= PROBLEM REQUIREMENTS =
Lines with "each" in the entries below: count them and reply with the number alone.

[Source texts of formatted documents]
┄┄┄┄┄┄┄┄┄┄┄┄┄┄┄┄┄┄┄┄
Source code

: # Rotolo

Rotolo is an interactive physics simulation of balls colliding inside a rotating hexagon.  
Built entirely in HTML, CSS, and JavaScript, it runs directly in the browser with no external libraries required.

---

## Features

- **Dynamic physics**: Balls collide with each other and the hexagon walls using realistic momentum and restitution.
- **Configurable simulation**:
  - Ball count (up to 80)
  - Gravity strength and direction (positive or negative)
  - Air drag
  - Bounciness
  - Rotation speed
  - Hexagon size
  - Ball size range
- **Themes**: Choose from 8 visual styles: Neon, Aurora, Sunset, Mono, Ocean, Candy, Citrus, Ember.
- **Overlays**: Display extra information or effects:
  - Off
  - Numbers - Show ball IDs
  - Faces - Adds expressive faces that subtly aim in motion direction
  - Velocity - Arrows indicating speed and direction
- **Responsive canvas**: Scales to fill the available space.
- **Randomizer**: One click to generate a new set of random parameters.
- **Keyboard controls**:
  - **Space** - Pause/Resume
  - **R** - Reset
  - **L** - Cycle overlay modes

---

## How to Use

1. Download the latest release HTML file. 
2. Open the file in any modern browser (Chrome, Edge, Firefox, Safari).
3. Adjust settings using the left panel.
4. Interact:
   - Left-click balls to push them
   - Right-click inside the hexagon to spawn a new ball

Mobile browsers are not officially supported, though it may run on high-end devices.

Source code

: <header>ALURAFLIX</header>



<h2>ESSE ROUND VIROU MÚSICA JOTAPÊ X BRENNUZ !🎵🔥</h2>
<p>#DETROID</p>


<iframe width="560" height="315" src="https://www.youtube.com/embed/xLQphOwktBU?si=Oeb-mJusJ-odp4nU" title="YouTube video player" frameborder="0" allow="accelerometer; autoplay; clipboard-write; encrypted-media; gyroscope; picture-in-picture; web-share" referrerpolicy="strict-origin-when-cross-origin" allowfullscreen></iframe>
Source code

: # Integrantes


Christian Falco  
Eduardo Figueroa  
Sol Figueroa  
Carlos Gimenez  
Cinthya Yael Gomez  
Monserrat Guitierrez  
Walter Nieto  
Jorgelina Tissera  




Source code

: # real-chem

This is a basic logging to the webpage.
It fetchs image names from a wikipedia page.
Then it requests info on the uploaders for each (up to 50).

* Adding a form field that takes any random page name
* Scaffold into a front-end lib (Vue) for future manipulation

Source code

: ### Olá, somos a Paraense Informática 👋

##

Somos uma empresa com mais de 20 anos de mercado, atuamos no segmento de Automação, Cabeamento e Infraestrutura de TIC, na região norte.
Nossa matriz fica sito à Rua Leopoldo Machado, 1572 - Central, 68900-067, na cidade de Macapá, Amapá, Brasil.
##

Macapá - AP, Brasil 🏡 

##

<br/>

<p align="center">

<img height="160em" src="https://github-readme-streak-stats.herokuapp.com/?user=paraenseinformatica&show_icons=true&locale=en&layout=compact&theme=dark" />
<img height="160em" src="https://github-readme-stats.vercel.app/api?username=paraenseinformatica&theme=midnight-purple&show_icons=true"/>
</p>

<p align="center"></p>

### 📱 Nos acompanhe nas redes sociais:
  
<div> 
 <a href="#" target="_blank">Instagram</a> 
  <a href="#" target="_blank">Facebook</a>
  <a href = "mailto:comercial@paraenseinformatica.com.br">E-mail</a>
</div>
┄┄┄┄┄┄┄┄┄┄┄┄┄┄┄┄┄┄┄┄
= ANSWER BELOW =
2